** Text section **
##############################

StratigraphicField is the most precise CamelTag for understanding the bibliography as geology rather than inventory. A list orders names; a stratigraphy reveals layers, pressures, sedimentations, fractures and returns. In a field bibliography, Vitruvius, Lefebvre, Foucault, Luhmann, Haraway, Latour, Mattern, Easterling, Bhabha, Quijano, Venturi and Tafuri do not simply occupy alphabetical positions; they occupy depths. Some form disciplinary bedrock; others operate as transverse faults; others remain recent sediments, still soft; others introduce chemical agents capable of altering the general composition. The important operation is not to add references, but to understand what layer each reference builds. Architecture contributes form, support, representation and tectonics; urbanism contributes land, rent, mobility, infrastructure and conflict; anthropology contributes ritual, practice, social body and thick description; philosophy contributes ontology, perception, process and language; contemporary art contributes dematerialisation, dispositif, archive, institution and performativity. When these layers are read together, the bibliography ceases to be a debt to the past and becomes a constructive section of thought. The transdisciplinary does not appear as general mixture, but as geological pressure between materials that were not born together yet can sustain one architecture. The numbered citation fixes a vein; the peripheral reference keeps a future stratum open. The field therefore grows not through flat extension, but through thickness. Its value lies not only in how many authors it contains, but in how much depth it allows thought to traverse.
Foucault, M. (1969/1972) The Archaeology of Knowledge. New York: Pantheon.
Lefebvre, H. (1991) The Production of Space. Oxford: Blackwell.
Luhmann, N. (1984/1995) Social Systems. Stanford: Stanford University Press.

##############################

Rewrite everything in the text from "Foucault, M. (1969/1972)" down to "Stanford University Press.", replacing "Oxford" with "Cambridge". The lines that follow are separate material from the text above.

##############################

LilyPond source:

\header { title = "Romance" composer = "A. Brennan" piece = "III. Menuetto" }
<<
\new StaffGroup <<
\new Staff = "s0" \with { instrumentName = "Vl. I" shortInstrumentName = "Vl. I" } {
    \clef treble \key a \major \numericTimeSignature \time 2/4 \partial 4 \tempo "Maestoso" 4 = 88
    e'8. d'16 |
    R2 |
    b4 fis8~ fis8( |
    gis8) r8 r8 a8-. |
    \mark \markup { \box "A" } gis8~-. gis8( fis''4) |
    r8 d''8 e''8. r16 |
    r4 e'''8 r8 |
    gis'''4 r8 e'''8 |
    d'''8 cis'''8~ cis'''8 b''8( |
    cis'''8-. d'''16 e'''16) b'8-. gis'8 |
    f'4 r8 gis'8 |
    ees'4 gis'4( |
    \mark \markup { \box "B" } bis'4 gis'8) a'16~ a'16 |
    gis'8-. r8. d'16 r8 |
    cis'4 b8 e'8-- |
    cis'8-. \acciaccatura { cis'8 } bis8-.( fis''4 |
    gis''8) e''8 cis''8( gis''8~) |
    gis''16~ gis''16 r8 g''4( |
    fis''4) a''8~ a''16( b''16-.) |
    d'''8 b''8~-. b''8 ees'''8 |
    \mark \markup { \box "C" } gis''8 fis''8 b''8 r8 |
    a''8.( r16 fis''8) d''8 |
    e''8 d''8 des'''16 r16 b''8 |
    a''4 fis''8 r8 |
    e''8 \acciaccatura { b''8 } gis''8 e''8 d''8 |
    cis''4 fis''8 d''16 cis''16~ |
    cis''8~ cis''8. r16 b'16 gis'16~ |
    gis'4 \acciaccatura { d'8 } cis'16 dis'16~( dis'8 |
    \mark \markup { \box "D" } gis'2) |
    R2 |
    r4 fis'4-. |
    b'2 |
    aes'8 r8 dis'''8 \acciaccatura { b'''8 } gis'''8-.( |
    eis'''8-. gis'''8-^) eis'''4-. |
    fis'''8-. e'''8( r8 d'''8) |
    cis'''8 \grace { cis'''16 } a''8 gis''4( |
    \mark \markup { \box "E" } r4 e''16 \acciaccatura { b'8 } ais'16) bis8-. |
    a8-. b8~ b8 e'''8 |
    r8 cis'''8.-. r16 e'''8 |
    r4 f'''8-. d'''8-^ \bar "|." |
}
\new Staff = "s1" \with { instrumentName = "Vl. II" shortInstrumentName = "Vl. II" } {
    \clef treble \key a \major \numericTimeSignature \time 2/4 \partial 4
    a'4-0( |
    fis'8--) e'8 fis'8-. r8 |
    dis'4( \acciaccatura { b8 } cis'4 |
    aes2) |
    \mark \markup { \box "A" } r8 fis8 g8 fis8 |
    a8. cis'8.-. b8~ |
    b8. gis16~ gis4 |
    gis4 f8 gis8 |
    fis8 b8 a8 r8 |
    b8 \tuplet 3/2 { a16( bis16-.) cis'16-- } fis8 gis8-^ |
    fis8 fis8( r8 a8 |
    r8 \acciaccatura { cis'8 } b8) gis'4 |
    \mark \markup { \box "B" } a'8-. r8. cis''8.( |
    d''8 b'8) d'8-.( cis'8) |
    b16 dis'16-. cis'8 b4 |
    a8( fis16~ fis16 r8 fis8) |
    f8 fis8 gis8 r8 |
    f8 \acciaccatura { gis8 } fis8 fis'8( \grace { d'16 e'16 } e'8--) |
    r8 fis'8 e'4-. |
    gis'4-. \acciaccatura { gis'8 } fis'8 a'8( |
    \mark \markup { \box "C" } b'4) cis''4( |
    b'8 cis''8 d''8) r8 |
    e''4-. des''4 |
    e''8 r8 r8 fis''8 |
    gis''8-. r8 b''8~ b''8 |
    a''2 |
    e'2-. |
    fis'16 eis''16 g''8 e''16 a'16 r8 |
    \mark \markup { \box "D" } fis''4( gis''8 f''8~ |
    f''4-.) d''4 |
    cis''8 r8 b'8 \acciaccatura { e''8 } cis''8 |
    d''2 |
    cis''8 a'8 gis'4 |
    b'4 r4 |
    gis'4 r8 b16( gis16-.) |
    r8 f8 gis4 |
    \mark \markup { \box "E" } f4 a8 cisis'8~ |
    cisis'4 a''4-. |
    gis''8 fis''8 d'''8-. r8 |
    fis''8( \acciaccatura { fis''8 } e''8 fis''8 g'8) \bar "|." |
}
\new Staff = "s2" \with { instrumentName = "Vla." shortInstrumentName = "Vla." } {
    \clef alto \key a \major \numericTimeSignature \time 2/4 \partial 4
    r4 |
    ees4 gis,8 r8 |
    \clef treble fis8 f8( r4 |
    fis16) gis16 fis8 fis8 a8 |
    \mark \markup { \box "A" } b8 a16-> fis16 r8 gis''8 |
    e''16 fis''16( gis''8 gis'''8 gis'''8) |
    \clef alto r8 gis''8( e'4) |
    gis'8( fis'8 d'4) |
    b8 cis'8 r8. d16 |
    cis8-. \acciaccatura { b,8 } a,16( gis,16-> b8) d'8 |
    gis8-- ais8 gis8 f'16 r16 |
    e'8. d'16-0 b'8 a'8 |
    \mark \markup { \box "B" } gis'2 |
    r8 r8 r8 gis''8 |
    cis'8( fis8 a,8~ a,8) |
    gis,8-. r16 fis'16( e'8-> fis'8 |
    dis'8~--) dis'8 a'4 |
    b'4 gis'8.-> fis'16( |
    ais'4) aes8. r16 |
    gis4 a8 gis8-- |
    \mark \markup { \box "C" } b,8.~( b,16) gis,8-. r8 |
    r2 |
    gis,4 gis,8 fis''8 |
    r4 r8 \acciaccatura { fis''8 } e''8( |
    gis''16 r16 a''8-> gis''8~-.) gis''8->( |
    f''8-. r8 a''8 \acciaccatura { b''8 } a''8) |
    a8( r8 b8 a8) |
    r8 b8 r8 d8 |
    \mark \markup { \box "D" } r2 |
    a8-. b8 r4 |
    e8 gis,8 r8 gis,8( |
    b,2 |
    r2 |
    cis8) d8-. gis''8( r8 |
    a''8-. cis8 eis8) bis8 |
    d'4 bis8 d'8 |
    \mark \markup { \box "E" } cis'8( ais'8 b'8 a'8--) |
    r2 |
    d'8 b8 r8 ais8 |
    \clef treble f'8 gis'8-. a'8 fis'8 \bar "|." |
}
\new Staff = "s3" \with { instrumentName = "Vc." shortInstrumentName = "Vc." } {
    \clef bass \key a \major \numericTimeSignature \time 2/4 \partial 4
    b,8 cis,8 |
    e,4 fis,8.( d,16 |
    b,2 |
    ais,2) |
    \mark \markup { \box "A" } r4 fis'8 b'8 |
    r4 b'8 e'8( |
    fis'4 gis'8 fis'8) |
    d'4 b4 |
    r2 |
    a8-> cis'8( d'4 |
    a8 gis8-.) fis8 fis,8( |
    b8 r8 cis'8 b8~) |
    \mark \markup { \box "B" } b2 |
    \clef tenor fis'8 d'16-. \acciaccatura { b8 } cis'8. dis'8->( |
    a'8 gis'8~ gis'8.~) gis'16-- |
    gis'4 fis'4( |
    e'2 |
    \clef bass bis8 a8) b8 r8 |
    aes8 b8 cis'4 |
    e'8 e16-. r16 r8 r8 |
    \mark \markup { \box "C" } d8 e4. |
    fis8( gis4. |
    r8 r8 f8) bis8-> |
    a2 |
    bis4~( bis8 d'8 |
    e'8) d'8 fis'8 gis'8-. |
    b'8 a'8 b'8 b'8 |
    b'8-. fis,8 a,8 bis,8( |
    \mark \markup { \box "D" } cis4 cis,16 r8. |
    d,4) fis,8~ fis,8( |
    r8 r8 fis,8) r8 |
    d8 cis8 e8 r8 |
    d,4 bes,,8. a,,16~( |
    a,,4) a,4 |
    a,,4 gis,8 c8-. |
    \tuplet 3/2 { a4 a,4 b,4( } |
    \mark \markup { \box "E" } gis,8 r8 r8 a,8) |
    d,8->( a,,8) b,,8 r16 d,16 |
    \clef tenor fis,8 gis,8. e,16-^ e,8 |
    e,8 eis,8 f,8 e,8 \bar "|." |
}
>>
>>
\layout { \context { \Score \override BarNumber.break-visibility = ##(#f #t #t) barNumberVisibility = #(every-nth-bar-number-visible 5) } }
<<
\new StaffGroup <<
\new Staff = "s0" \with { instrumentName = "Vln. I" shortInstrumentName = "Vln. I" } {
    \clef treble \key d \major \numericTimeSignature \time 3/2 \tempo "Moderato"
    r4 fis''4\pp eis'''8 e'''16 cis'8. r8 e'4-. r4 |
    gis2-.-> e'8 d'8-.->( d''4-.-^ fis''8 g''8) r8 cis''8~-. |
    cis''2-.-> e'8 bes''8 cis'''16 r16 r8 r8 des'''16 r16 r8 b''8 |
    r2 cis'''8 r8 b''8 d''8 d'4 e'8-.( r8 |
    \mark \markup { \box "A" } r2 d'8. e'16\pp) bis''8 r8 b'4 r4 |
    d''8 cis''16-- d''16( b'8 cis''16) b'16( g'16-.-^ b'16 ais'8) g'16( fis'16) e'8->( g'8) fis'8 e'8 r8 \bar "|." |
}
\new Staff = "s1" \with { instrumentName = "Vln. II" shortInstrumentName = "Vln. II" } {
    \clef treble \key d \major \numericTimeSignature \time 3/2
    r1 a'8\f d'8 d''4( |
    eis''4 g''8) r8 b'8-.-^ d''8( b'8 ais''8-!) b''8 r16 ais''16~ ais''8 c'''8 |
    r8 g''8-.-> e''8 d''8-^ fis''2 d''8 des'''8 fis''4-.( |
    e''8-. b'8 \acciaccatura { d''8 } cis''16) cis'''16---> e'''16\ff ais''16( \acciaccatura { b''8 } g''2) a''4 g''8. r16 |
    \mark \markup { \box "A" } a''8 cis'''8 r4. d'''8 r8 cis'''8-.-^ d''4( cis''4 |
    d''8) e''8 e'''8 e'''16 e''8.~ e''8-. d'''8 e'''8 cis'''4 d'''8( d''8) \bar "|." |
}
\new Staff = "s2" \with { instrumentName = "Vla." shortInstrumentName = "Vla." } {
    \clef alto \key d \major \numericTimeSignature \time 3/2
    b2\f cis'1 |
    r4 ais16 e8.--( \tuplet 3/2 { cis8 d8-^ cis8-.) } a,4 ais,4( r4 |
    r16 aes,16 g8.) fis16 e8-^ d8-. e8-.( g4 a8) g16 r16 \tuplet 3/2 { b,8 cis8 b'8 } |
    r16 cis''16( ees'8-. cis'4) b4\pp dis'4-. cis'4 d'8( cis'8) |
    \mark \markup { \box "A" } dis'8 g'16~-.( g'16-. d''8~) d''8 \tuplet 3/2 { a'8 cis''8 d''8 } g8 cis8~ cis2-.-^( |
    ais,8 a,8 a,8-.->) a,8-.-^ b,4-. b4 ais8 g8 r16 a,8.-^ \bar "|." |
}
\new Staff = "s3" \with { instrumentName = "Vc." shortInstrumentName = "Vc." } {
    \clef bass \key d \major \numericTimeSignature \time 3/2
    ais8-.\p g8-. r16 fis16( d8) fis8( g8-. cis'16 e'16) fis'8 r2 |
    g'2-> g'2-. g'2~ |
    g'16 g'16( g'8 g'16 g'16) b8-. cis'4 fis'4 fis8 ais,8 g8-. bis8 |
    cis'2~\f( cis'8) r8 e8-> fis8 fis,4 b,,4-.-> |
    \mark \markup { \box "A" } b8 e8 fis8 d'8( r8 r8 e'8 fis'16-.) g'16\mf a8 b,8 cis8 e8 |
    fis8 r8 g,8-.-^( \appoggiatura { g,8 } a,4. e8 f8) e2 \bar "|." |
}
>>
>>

##############################

** Output of the task **
Foucault, M. (1969/1972) The Archaeology of Knowledge. New York: Pantheon.
Lefebvre, H. (1991) The Production of Space. Cambridge: Blackwell.
Luhmann, N. (1984/1995) Social Systems. Stanford: Stanford University Press.